__TASK TO CARRY OUT__: Take the data below and extract the lines from the one with "composed of two" to the one with "The Negative Androcentrism factor was", inclusive, exactly as written.

__AVAILABLE DATA__:
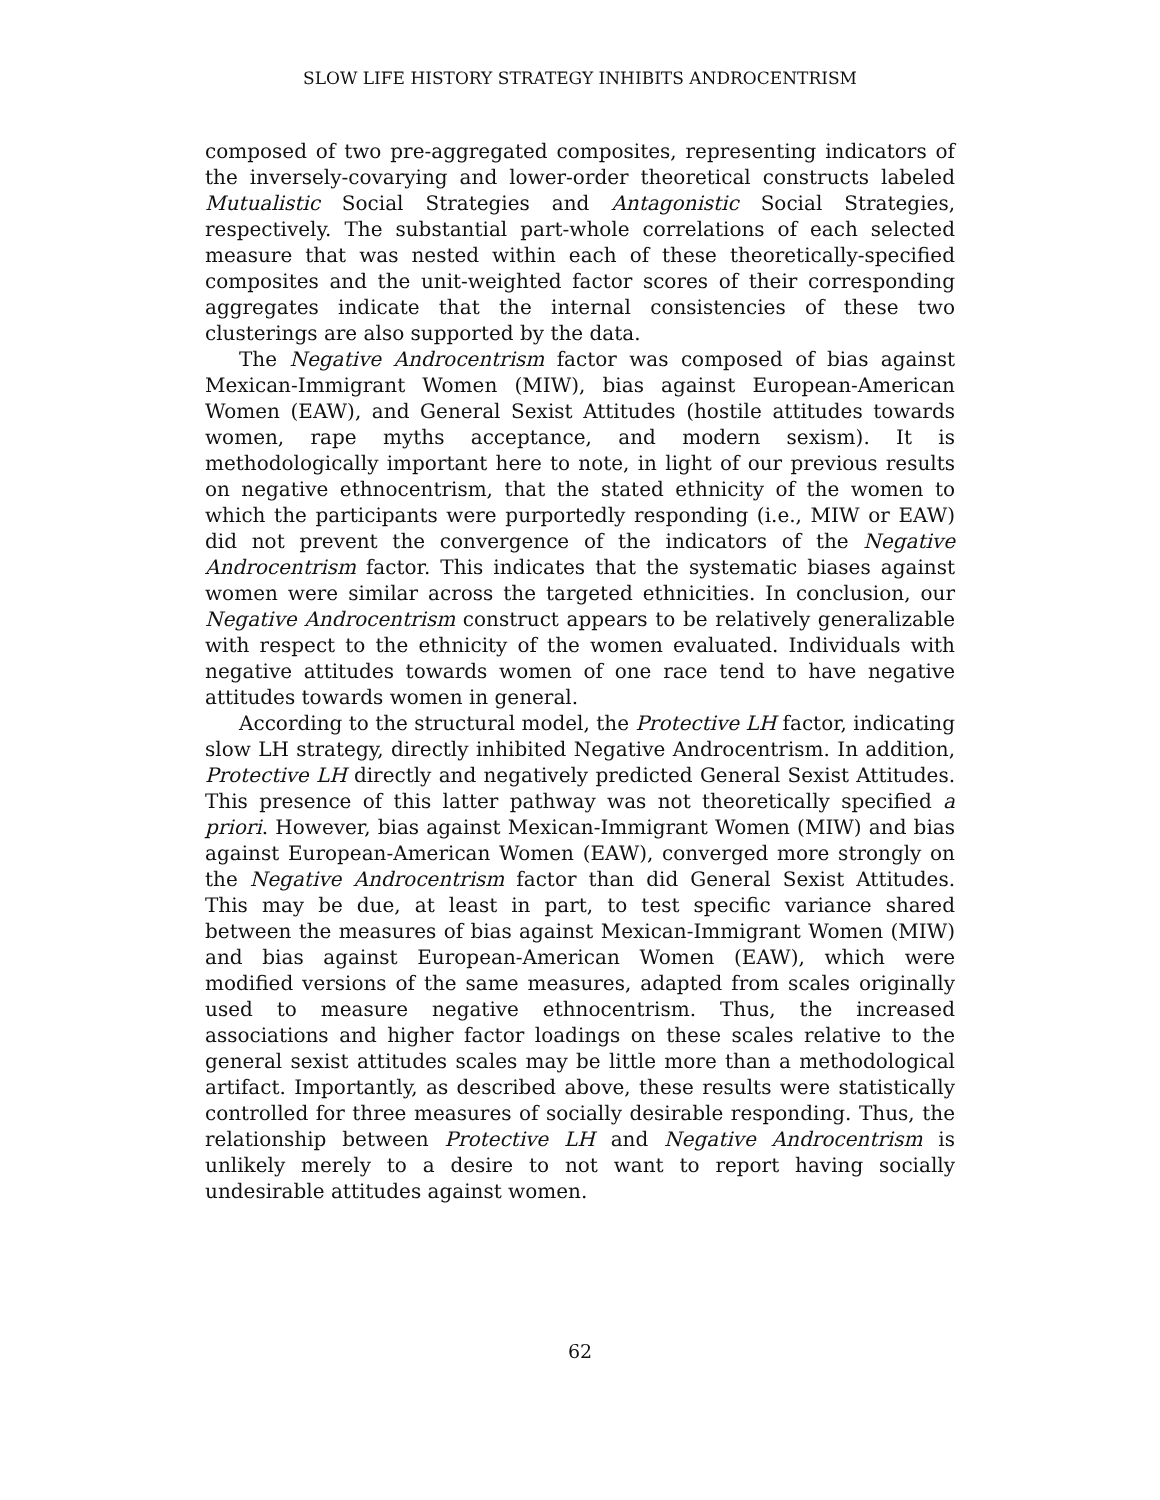SLOW LIFE HISTORY STRATEGY INHIBITS ANDROCENTRISM
composed of two pre-aggregated composites, representing indicators of the inversely-covarying and lower-order theoretical constructs labeled Mutualistic Social Strategies and Antagonistic Social Strategies, respectively. The substantial part-whole correlations of each selected measure that was nested within each of these theoretically-specified composites and the unit-weighted factor scores of their corresponding aggregates indicate that the internal consistencies of these two clusterings are also supported by the data.
The Negative Androcentrism factor was composed of bias against Mexican-Immigrant Women (MIW), bias against European-American Women (EAW), and General Sexist Attitudes (hostile attitudes towards women, rape myths acceptance, and modern sexism). It is methodologically important here to note, in light of our previous results on negative ethnocentrism, that the stated ethnicity of the women to which the participants were purportedly responding (i.e., MIW or EAW) did not prevent the convergence of the indicators of the Negative Androcentrism factor. This indicates that the systematic biases against women were similar across the targeted ethnicities. In conclusion, our Negative Androcentrism construct appears to be relatively generalizable with respect to the ethnicity of the women evaluated. Individuals with negative attitudes towards women of one race tend to have negative attitudes towards women in general.
According to the structural model, the Protective LH factor, indicating slow LH strategy, directly inhibited Negative Androcentrism. In addition, Protective LH directly and negatively predicted General Sexist Attitudes. This presence of this latter pathway was not theoretically specified a priori. However, bias against Mexican-Immigrant Women (MIW) and bias against European-American Women (EAW), converged more strongly on the Negative Androcentrism factor than did General Sexist Attitudes. This may be due, at least in part, to test specific variance shared between the measures of bias against Mexican-Immigrant Women (MIW) and bias against European-American Women (EAW), which were modified versions of the same measures, adapted from scales originally used to measure negative ethnocentrism. Thus, the increased associations and higher factor loadings on these scales relative to the general sexist attitudes scales may be little more than a methodological artifact. Importantly, as described above, these results were statistically controlled for three measures of socially desirable responding. Thus, the relationship between Protective LH and Negative Androcentrism is unlikely merely to a desire to not want to report having socially undesirable attitudes against women.
62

__TASK SOLUTION__:
composed of two pre-aggregated composites, representing indicators of the inversely-covarying and lower-order theoretical constructs labeled Mutualistic Social Strategies and Antagonistic Social Strategies, respectively. The substantial part-whole correlations of each selected measure that was nested within each of these theoretically-specified composites and the unit-weighted factor scores of their corresponding aggregates indicate that the internal consistencies of these two clusterings are also supported by the data.
The Negative Androcentrism factor was composed of bias against Mexican-Immigrant Women (MIW), bias against European-American Women (EAW), and General Sexist Attitudes (hostile attitudes towards women, rape myths acceptance, and modern sexism). It is methodologically important here to note, in light of our previous results on negative ethnocentrism, that the stated ethnicity of the women to which the participants were purportedly responding (i.e., MIW or EAW) did not prevent the convergence of the indicators of the Negative Androcentrism factor. This indicates that the systematic biases against women were similar across the targeted ethnicities. In conclusion, our Negative Androcentrism construct appears to be relatively generalizable with respect to the ethnicity of the women evaluated. Individuals with negative attitudes towards women of one race tend to have negative attitudes towards women in general.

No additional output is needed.